#### [Extracted information]

◆ ◆ ◆ ◆ ◆ ◆ ◆

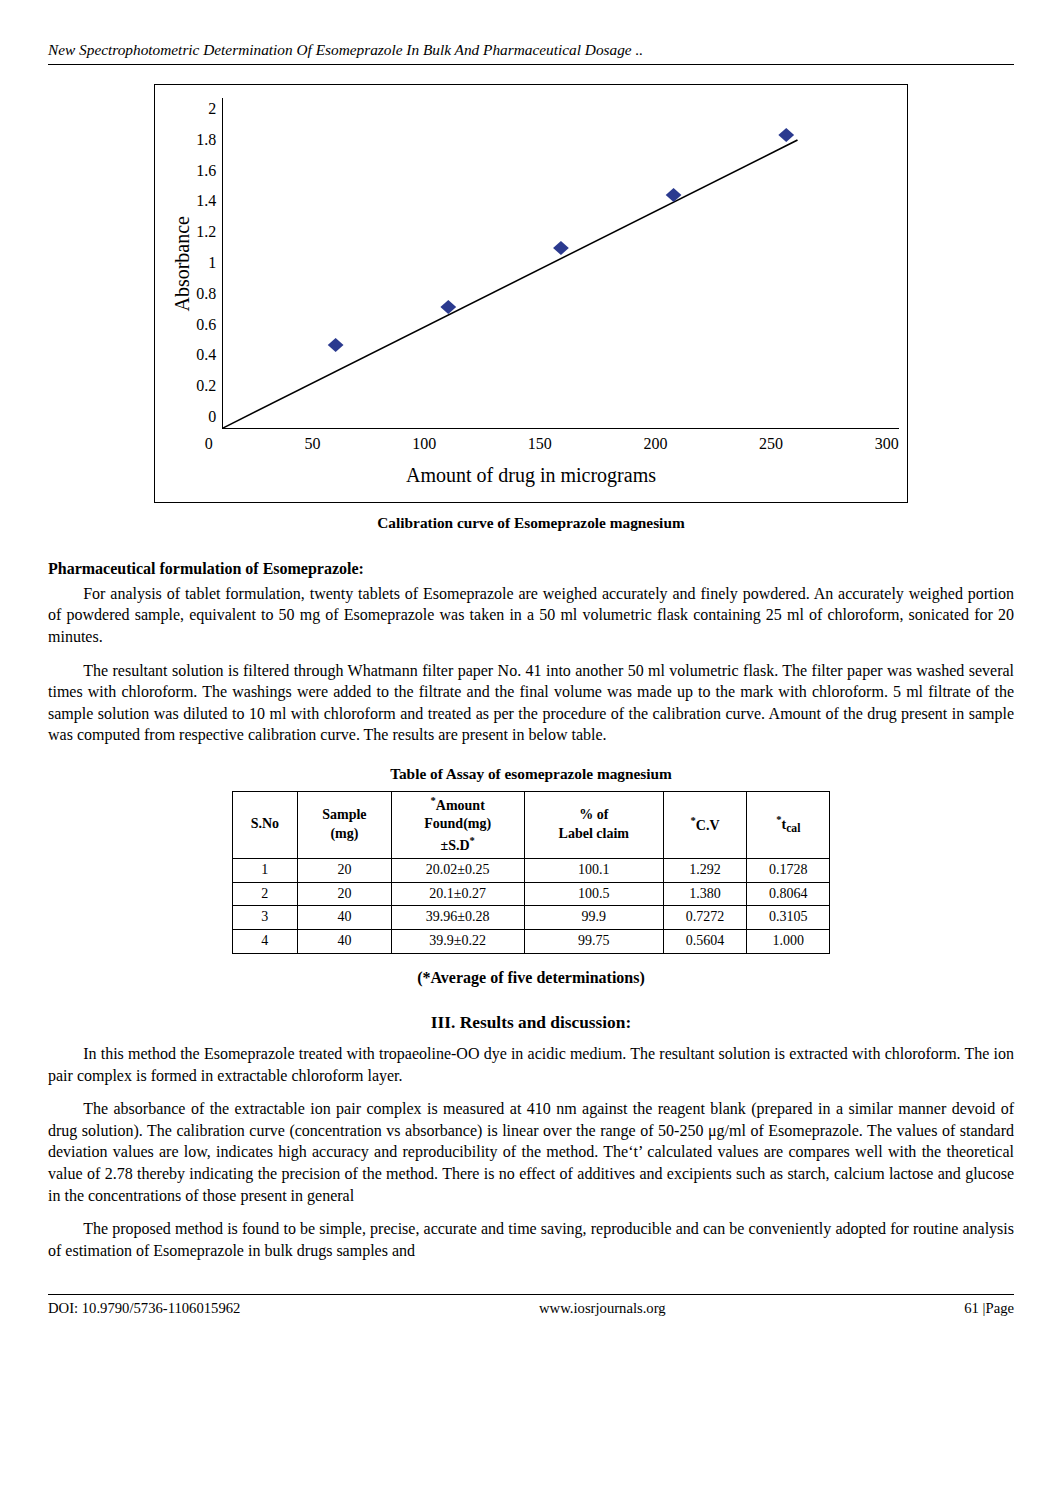New Spectrophotometric Determination Of Esomeprazole In Bulk And Pharmaceutical Dosage ..
Absorbance
2 1.8 1.6 1.4 1.2 1 0.8 0.6 0.4 0.2 0
050100150200250300
Amount of drug in micrograms
Calibration curve of Esomeprazole magnesium
Pharmaceutical formulation of Esomeprazole:
For analysis of tablet formulation, twenty tablets of Esomeprazole are weighed accurately and finely powdered. An accurately weighed portion of powdered sample, equivalent to 50 mg of Esomeprazole was taken in a 50 ml volumetric flask containing 25 ml of chloroform, sonicated for 20 minutes.
The resultant solution is filtered through Whatmann filter paper No. 41 into another 50 ml volumetric flask. The filter paper was washed several times with chloroform. The washings were added to the filtrate and the final volume was made up to the mark with chloroform. 5 ml filtrate of the sample solution was diluted to 10 ml with chloroform and treated as per the procedure of the calibration curve. Amount of the drug present in sample was computed from respective calibration curve. The results are present in below table.
Table of Assay of esomeprazole magnesium
| S.No | Sample (mg) | * Amount Found(mg) ±S.D * | % of Label claim | * C.V | * t cal |
| --- | --- | --- | --- | --- | --- |
| 1 | 20 | 20.02±0.25 | 100.1 | 1.292 | 0.1728 |
| 2 | 20 | 20.1±0.27 | 100.5 | 1.380 | 0.8064 |
| 3 | 40 | 39.96±0.28 | 99.9 | 0.7272 | 0.3105 |
| 4 | 40 | 39.9±0.22 | 99.75 | 0.5604 | 1.000 |
(*Average of five determinations)
III. Results and discussion:
In this method the Esomeprazole treated with tropaeoline-OO dye in acidic medium. The resultant solution is extracted with chloroform. The ion pair complex is formed in extractable chloroform layer.
The absorbance of the extractable ion pair complex is measured at 410 nm against the reagent blank (prepared in a similar manner devoid of drug solution). The calibration curve (concentration vs absorbance) is linear over the range of 50-250 μg/ml of Esomeprazole. The values of standard deviation values are low, indicates high accuracy and reproducibility of the method. The‘t’ calculated values are compares well with the theoretical value of 2.78 thereby indicating the precision of the method. There is no effect of additives and excipients such as starch, calcium lactose and glucose in the concentrations of those present in general
The proposed method is found to be simple, precise, accurate and time saving, reproducible and can be conveniently adopted for routine analysis of estimation of Esomeprazole in bulk drugs samples and
DOI: 10.9790/5736-1106015962 www.iosrjournals.org 61 |Page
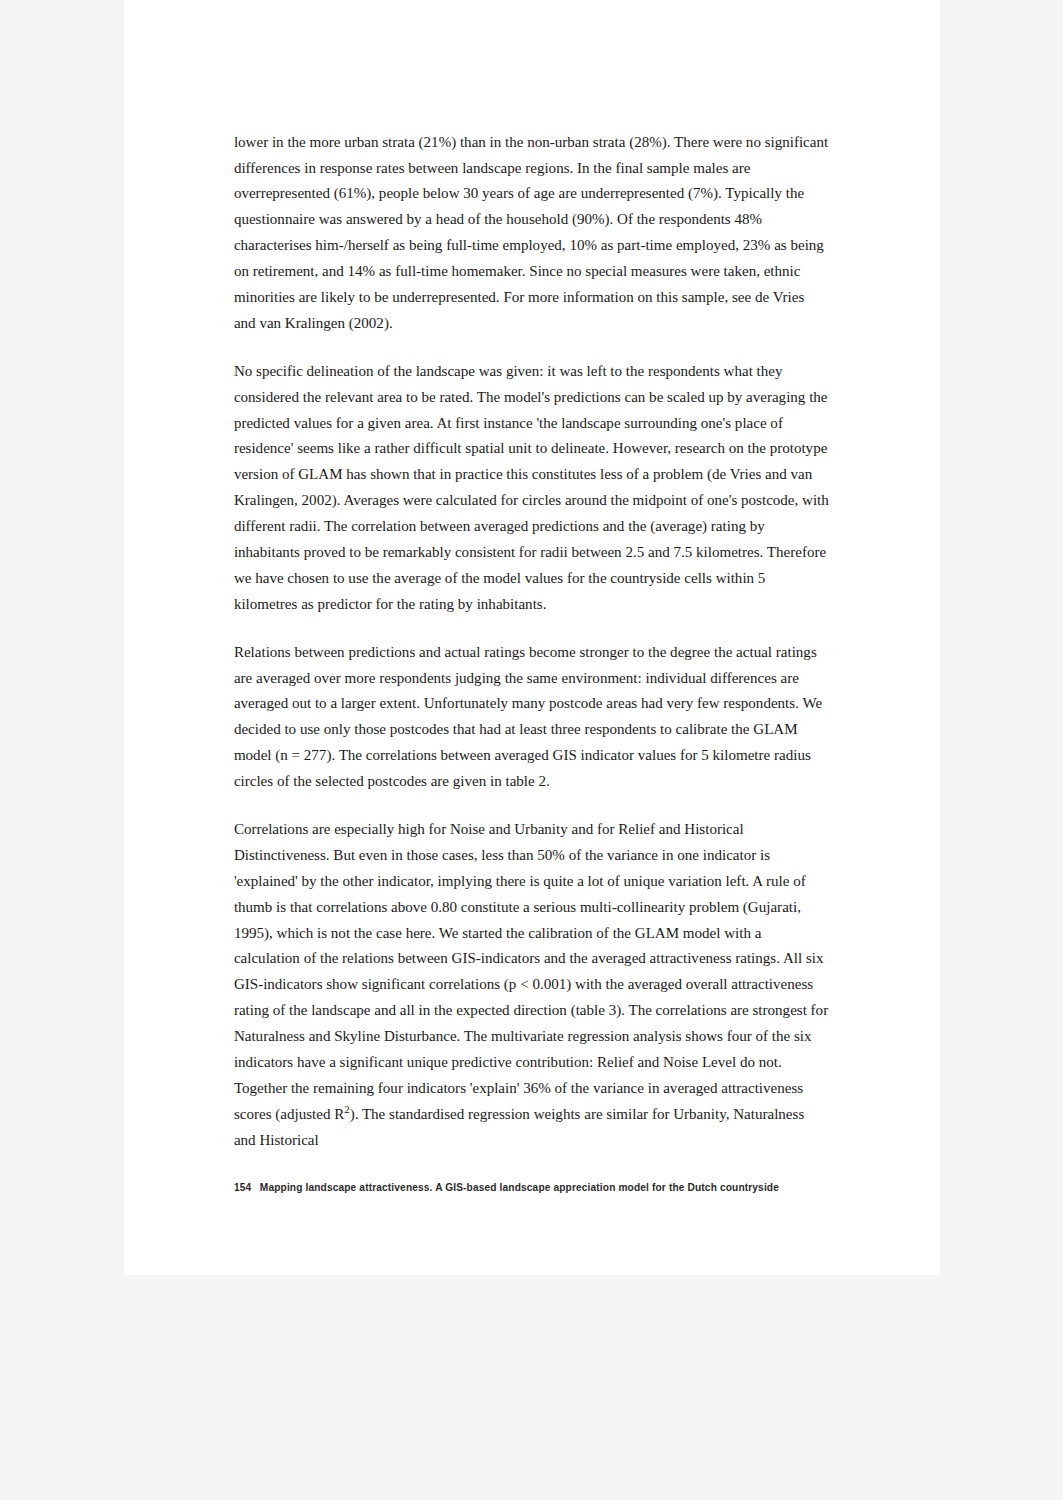lower in the more urban strata (21%) than in the non-urban strata (28%). There were no significant differences in response rates between landscape regions. In the final sample males are overrepresented (61%), people below 30 years of age are underrepresented (7%). Typically the questionnaire was answered by a head of the household (90%). Of the respondents 48% characterises him-/herself as being full-time employed, 10% as part-time employed, 23% as being on retirement, and 14% as full-time homemaker. Since no special measures were taken, ethnic minorities are likely to be underrepresented. For more information on this sample, see de Vries and van Kralingen (2002).
No specific delineation of the landscape was given: it was left to the respondents what they considered the relevant area to be rated. The model's predictions can be scaled up by averaging the predicted values for a given area. At first instance 'the landscape surrounding one's place of residence' seems like a rather difficult spatial unit to delineate. However, research on the prototype version of GLAM has shown that in practice this constitutes less of a problem (de Vries and van Kralingen, 2002). Averages were calculated for circles around the midpoint of one's postcode, with different radii. The correlation between averaged predictions and the (average) rating by inhabitants proved to be remarkably consistent for radii between 2.5 and 7.5 kilometres. Therefore we have chosen to use the average of the model values for the countryside cells within 5 kilometres as predictor for the rating by inhabitants.
Relations between predictions and actual ratings become stronger to the degree the actual ratings are averaged over more respondents judging the same environment: individual differences are averaged out to a larger extent. Unfortunately many postcode areas had very few respondents. We decided to use only those postcodes that had at least three respondents to calibrate the GLAM model (n = 277). The correlations between averaged GIS indicator values for 5 kilometre radius circles of the selected postcodes are given in table 2.
Correlations are especially high for Noise and Urbanity and for Relief and Historical Distinctiveness. But even in those cases, less than 50% of the variance in one indicator is 'explained' by the other indicator, implying there is quite a lot of unique variation left. A rule of thumb is that correlations above 0.80 constitute a serious multi-collinearity problem (Gujarati, 1995), which is not the case here. We started the calibration of the GLAM model with a calculation of the relations between GIS-indicators and the averaged attractiveness ratings. All six GIS-indicators show significant correlations (p < 0.001) with the averaged overall attractiveness rating of the landscape and all in the expected direction (table 3). The correlations are strongest for Naturalness and Skyline Disturbance. The multivariate regression analysis shows four of the six indicators have a significant unique predictive contribution: Relief and Noise Level do not. Together the remaining four indicators 'explain' 36% of the variance in averaged attractiveness scores (adjusted R2). The standardised regression weights are similar for Urbanity, Naturalness and Historical
154 Mapping landscape attractiveness. A GIS-based landscape appreciation model for the Dutch countryside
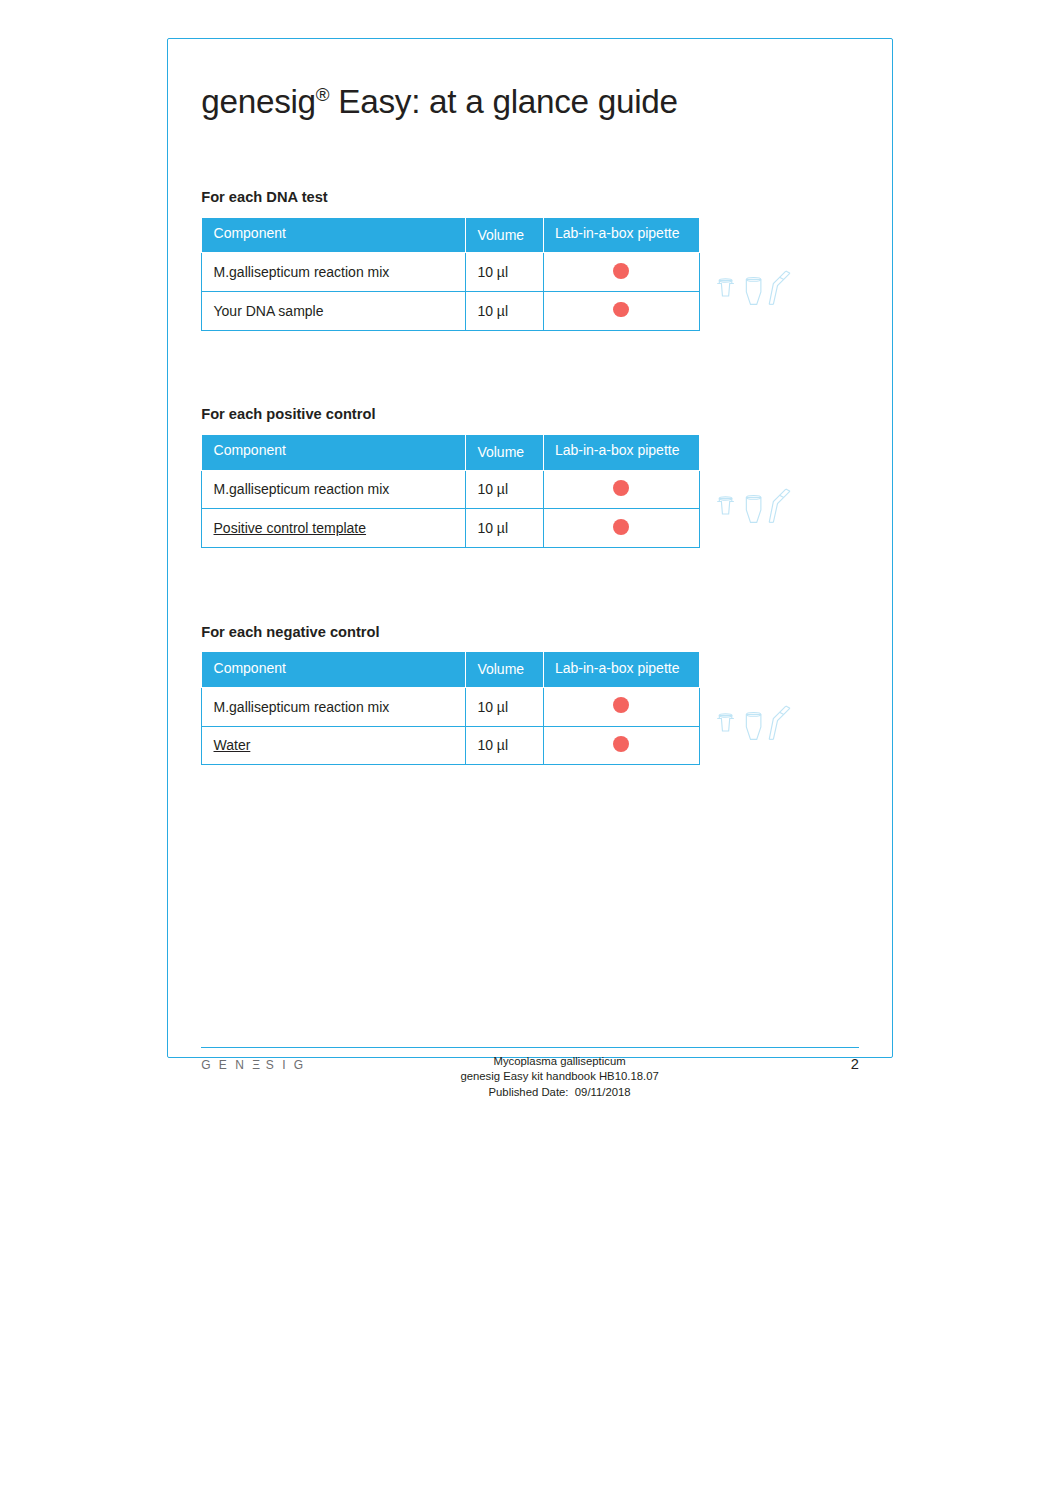genesig® Easy: at a glance guide
For each DNA test
| Component | Volume | Lab-in-a-box pipette | |
| --- | --- | --- | --- |
| M.gallisepticum reaction mix | 10 µl | | |
| Your DNA sample | 10 µl | |
For each positive control
| Component | Volume | Lab-in-a-box pipette | |
| --- | --- | --- | --- |
| M.gallisepticum reaction mix | 10 µl | | |
| Positive control template | 10 µl | |
For each negative control
| Component | Volume | Lab-in-a-box pipette | |
| --- | --- | --- | --- |
| M.gallisepticum reaction mix | 10 µl | | |
| Water | 10 µl | |
G E N Ξ S I G
Mycoplasma gallisepticum
genesig Easy kit handbook HB10.18.07
Published Date: 09/11/2018
2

◆ ◆ ◆ ◆ ◆ ◆ ◆

#### [Brief]
Copy out only the lines from the one containing "154 Mapping landscape" to the end of the entries, unchanged. Drop the pictures.

#### [Written solution]
154 Mapping landscape attractiveness. A GIS-based landscape appreciation model for the Dutch countryside
genesig® Easy: at a glance guide
For each DNA test
| Component | Volume | Lab-in-a-box pipette | |
| --- | --- | --- | --- |
| M.gallisepticum reaction mix | 10 µl | | |
| Your DNA sample | 10 µl | |
For each positive control
| Component | Volume | Lab-in-a-box pipette | |
| --- | --- | --- | --- |
| M.gallisepticum reaction mix | 10 µl | | |
| Positive control template | 10 µl | |
For each negative control
| Component | Volume | Lab-in-a-box pipette | |
| --- | --- | --- | --- |
| M.gallisepticum reaction mix | 10 µl | | |
| Water | 10 µl | |
G E N Ξ S I G
Mycoplasma gallisepticum
genesig Easy kit handbook HB10.18.07
Published Date: 09/11/2018
2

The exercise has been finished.